Supposing there is any such theory that reproduced the measurements that make QM so useful, surely there must be an enormous number of such theories, in which case speculation about them would seem to be almost pointless. Actually making such models useful also seems almost hopeless. One also has to keep some perspective: even if such models are possible for any given quantum theoretical model, nonetheless they might eventually all be ruled out by future experiments; the world really might not be classical. Even so, I take this discussion to be slightly helpful in two ways: (1) as a different reason for shut up and calculate (until we actually have evidence that would justify one class of such FTL models over another); (2) as a curb on over-zealous rejection of classical models (unless all such FTL models can be ruled out).

asked Feb 10 in General Physics by Peter Morgan (1,115 points) [ no revision ]

The question is far too vague. In relativistic QFT, there is no faster than light signalling. But one can speculate about anything at unmeasurablly short durations if one is prepared to leave the standard foundations. 

The question is far too vague. What kind of limits - theoretical or experimental? We can build any kind of "theory", so what? Experimentally we are in the realm of our relativistic models so far.

Certainly I can agree that the question is vague.

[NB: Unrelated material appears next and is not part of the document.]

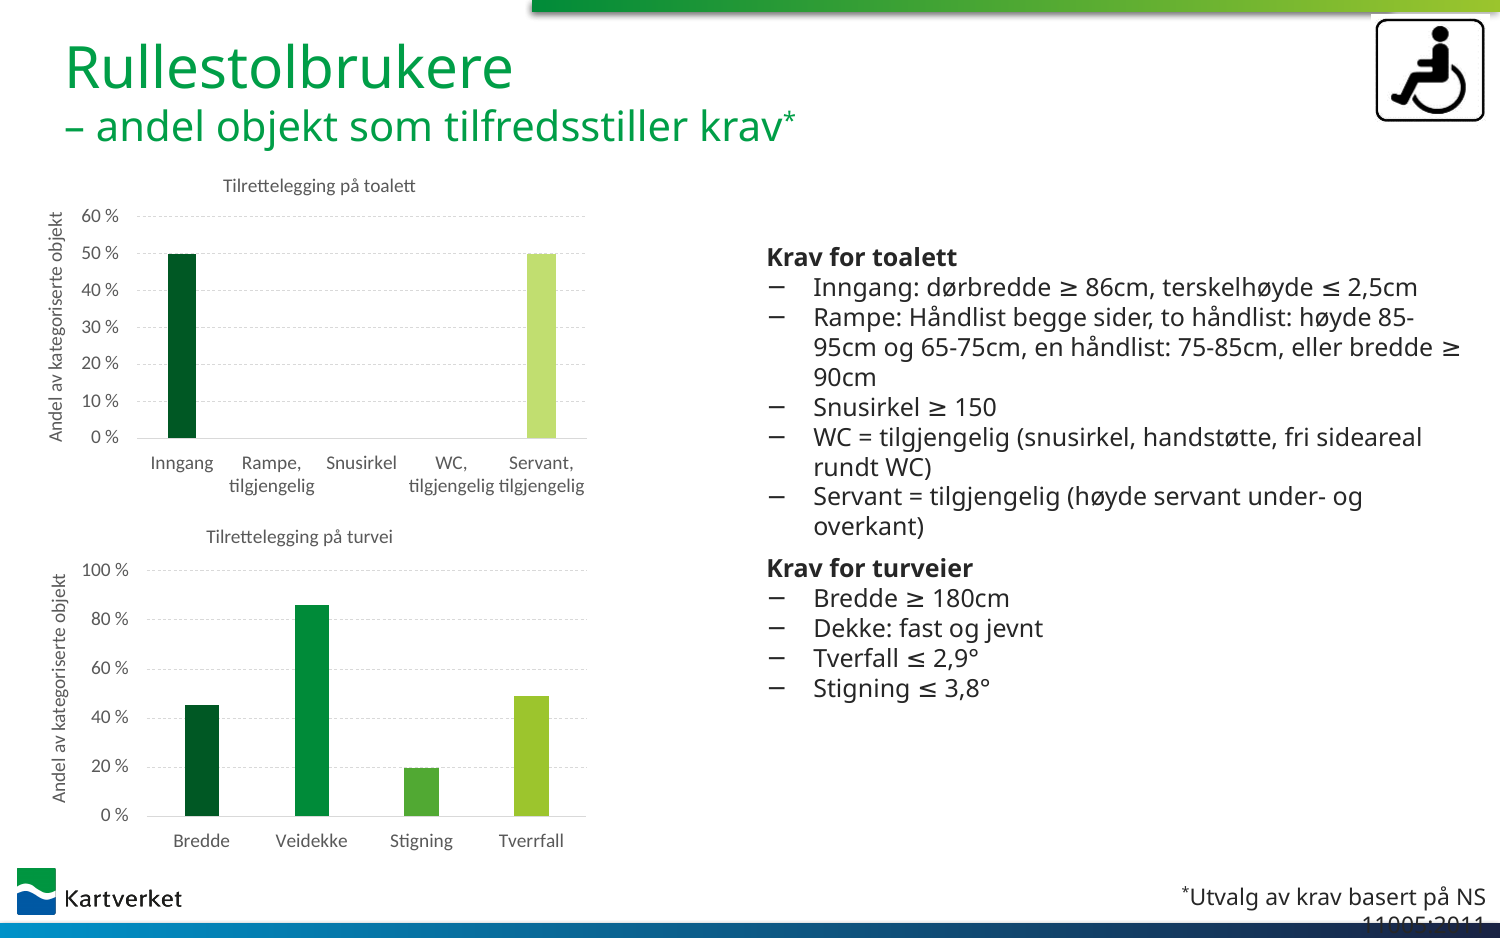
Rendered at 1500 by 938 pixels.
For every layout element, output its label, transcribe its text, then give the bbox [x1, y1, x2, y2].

Certainly relativistic QFT, as an effective theory, allows no FTL signalling by construction, and that is supported by experiment as it now exists. But my intended point is that I want to motivate not looking for such models because of the inevitable arbitrariness, while, however, in the absence of explicit no-go theorems, also accepting the possibility of such models as a curb on being over-zealous about the Q(F)T models we find useful at the moment. Are there explicit theorems about the suppression or not of FTL propagation as we consider effective field theories at increasing length scales?

If you leave the standard foundation there are no theorems at all. Hence nothing to limit speculation.

FWIW, despite the ridiculous example I had thought of myself as limited to effective field theories, perhaps random or quantum however I am content to restrict to only quantum, but with the one change of introducing much-FTL-Lorentzian propagators at very small scales, resulting, perhaps, in effective Einstein-Lorentzian propagators at scales above perhaps $10^{-20}$ meters. It seems that such a construction would need to be at many orders of magnitude smaller than nuclear scales for the Einstein-Lorentzian propagators to be as accurately effective as they are. This doesn't seem obviously too much of a stretch given that, slightly analogously, for the very special case of Helium in specific conditions, Einstein-Lorentzian propagators at atomic length scales result in effective speed-of-sound Lorentzian propagators, with, say, 8-10 orders of magnitude between length scales.